### Supplied passage:
........

Orange and Walnut Biscotti


¼ cup light olive oil
½ cup granulated sugar
1 tsp. orange extract
1 tsp. grated orange peel
2 eggs
¼ tsp. salt
1 tsp. baking powder
1-¾ cup all-purpose flour
1 cup chopped walnuts

Preheat oven to 300 degrees F
Line a baking sheet with parchment paper

In a large bowl, whisk together the olive oil, sugar, orange extract, orange peel and 2 eggs.  Whisk in salt and baking powder, then with a spoon, stir in the flour and chopped walnuts until blended.

Spoon half of the batter onto one side of the prepared baking sheet, making a rough cylinder.  Spoon the remaining half of batter onto the other side of the baking sheet, making a rough cylinder.  With water-moistened hands, form each cylinder into a a log about 12 inches long x 2 inches wide, allowing a space between the two logs.

........

Collected data
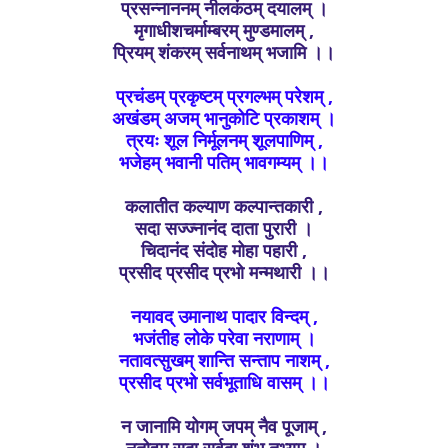
प्रसन्नाननम् नीलकंठम् दयालम् ।
मृगाधीशचर्माम्बरम् मुण्डमालम् ,
प्रियम् शंकरम् सर्वनाथम् भजामि ।।
प्रचंडम् प्रकृष्टम् प्रगल्भम् परेशम् ,
अखंडम् अजम् भानुकोटि प्रकाशम् ।
त्रयः शूल निर्मूलनम् शूलपाणिम् ,
भजेहम् भवानी पतिम् भावगम्यम् ।।
कलातीत कल्याण कल्पान्तकारी ,
सदा सज्ज्नानंद दाता पुरारी ।
चिदानंद संदोह मोहा पहारी ,
प्रसीद प्रसीद प्रभो मन्मथारी ।।
नयावद् उमानाथ पादार विन्दम् ,
भजंतीह लोके परेवा नराणाम् ।
नतावत्सुखम् शान्ति सन्ताप नाशम् ,
प्रसीद प्रभो सर्वभूताधि वासम् ।।
न जानामि योगम् जपम् नैव पूजाम् ,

........

### Tasks for this exercise:
1) Reproduce the passage of the biscotti recipe starting with "Preheat oven to" and going on through "the two logs.".
2) Name every ingredient in the biscotti recipe whose amount is given in teaspoons.

### Answers to the tasks:
1)
Preheat oven to 300 degrees F
Line a baking sheet with parchment paper

In a large bowl, whisk together the olive oil, sugar, orange extract, orange peel and 2 eggs.  Whisk in salt and baking powder, then with a spoon, stir in the flour and chopped walnuts until blended.

Spoon half of the batter onto one side of the prepared baking sheet, making a rough cylinder.  Spoon the remaining half of batter onto the other side of the baking sheet, making a rough cylinder.  With water-moistened hands, form each cylinder into a a log about 12 inches long x 2 inches wide, allowing a space between the two logs.

2) Orange extract, grated orange peel, salt, baking powder